## EXERCISE OBJECTIVE
Can you copy out the full Gobi Crossing 2011 passage, word for word?

## EXCERPT
____________

The Gobi trek that Kadethankar completed, titled "Gobi Crossing 2011", was an event organized by the Explore Foundation of Ireland. It catered to young people who wished to explore the wild desert of Gobi (the fifth largest desert in the world) in Mongolia. It was planned as a 60-day trek covering a distance of 1600 km. Kadethankar was one of 13 selected walkers, including Christopher Schrader (who became the youngest person to cross the Gobi Desert on foot) and Faraz Shibli (who became the youngest Briton to do the same). The team included seven women but only three of them endured the trek to the last; Kadethankar was one of them. Her expenses for the expedition were US$7000, while her travel was met by her employer Symantec. It was a charity trek to support the Edu Relief, a Mongolian NGO, to support free education to students in Mongolia. The trek route was described by Kadethankar as drab, dreary and endless.

____________

## MATERIAL PROVIDED
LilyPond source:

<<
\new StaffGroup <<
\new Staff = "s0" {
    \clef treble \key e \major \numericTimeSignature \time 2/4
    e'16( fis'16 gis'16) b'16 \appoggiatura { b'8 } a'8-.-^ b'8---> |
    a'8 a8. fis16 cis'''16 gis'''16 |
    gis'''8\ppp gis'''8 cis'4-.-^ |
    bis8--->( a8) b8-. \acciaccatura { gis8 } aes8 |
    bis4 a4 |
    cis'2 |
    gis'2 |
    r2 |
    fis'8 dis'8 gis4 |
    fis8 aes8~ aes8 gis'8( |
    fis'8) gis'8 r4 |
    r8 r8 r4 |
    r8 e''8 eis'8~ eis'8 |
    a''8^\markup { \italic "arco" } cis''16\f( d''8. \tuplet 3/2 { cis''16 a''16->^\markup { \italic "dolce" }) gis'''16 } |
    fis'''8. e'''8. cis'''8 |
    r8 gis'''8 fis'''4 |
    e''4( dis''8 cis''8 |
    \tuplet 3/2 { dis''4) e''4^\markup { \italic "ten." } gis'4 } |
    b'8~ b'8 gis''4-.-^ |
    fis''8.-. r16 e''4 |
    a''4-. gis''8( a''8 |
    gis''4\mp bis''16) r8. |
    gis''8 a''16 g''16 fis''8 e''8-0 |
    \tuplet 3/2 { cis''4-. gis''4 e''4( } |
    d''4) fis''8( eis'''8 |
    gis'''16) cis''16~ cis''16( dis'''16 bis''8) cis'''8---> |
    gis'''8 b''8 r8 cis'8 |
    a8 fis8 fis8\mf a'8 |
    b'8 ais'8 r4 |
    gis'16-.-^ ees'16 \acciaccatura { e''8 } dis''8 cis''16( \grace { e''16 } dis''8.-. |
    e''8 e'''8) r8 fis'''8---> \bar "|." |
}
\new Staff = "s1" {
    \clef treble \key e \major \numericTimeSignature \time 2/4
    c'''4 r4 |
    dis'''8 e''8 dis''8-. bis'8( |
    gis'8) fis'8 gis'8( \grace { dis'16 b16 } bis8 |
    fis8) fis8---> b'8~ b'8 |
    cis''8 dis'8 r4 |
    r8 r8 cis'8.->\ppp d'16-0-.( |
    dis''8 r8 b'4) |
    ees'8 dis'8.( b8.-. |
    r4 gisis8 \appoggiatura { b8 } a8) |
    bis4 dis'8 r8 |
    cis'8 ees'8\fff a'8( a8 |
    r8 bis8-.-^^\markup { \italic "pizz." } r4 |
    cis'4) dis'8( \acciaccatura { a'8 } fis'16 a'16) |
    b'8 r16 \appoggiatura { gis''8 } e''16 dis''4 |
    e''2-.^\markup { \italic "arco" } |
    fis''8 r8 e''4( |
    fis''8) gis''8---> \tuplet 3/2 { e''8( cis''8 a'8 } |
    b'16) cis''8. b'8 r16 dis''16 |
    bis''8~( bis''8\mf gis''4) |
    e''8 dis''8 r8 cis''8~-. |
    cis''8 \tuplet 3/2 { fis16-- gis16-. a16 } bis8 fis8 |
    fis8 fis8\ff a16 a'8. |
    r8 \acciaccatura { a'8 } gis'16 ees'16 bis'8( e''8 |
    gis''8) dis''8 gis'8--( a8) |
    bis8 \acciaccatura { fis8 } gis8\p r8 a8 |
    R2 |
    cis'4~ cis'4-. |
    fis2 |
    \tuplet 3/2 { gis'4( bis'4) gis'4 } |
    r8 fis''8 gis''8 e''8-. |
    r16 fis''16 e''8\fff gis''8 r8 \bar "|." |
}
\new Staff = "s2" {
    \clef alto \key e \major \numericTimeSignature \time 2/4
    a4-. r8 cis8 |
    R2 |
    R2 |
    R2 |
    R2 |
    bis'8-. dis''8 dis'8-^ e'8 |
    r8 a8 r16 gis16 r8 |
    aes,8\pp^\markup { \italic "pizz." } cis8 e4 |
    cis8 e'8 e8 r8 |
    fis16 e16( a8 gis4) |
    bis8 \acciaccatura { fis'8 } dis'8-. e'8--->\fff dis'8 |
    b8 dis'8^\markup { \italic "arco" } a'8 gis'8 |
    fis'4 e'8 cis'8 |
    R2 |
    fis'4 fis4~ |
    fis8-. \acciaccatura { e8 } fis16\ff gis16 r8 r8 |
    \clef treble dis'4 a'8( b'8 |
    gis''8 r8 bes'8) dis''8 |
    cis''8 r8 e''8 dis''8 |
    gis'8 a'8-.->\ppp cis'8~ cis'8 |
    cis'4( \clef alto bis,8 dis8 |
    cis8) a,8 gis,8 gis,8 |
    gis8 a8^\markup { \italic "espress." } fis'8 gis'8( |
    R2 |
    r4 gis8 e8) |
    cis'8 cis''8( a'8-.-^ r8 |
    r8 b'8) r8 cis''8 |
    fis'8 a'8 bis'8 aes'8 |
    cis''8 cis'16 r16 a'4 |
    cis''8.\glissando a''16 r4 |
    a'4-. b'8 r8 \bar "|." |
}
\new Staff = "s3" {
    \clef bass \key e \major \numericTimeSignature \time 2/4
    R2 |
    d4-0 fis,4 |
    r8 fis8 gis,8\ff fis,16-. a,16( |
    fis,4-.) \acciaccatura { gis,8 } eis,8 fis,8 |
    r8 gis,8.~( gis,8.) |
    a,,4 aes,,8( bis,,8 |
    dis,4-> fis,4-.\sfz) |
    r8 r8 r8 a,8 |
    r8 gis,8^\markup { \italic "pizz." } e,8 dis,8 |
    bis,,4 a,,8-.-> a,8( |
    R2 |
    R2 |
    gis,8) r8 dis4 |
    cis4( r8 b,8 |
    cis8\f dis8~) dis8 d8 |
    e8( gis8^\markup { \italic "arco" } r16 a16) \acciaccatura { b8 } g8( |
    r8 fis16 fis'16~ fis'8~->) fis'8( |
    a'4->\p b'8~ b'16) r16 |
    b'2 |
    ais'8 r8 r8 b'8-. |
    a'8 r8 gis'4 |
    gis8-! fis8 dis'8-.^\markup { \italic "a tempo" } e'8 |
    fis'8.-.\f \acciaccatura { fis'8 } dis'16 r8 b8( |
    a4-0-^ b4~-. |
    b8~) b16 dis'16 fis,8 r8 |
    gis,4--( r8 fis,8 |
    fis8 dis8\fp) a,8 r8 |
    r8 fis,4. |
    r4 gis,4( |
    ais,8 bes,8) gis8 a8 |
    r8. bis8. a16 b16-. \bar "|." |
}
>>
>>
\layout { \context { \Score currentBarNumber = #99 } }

____________

## SOLUTION
The Gobi trek that Kadethankar completed, titled "Gobi Crossing 2011", was an event organized by the Explore Foundation of Ireland. It catered to young people who wished to explore the wild desert of Gobi (the fifth largest desert in the world) in Mongolia. It was planned as a 60-day trek covering a distance of 1600 km. Kadethankar was one of 13 selected walkers, including Christopher Schrader (who became the youngest person to cross the Gobi Desert on foot) and Faraz Shibli (who became the youngest Briton to do the same). The team included seven women but only three of them endured the trek to the last; Kadethankar was one of them. Her expenses for the expedition were US$7000, while her travel was met by her employer Symantec. It was a charity trek to support the Edu Relief, a Mongolian NGO, to support free education to students in Mongolia. The trek route was described by Kadethankar as drab, dreary and endless.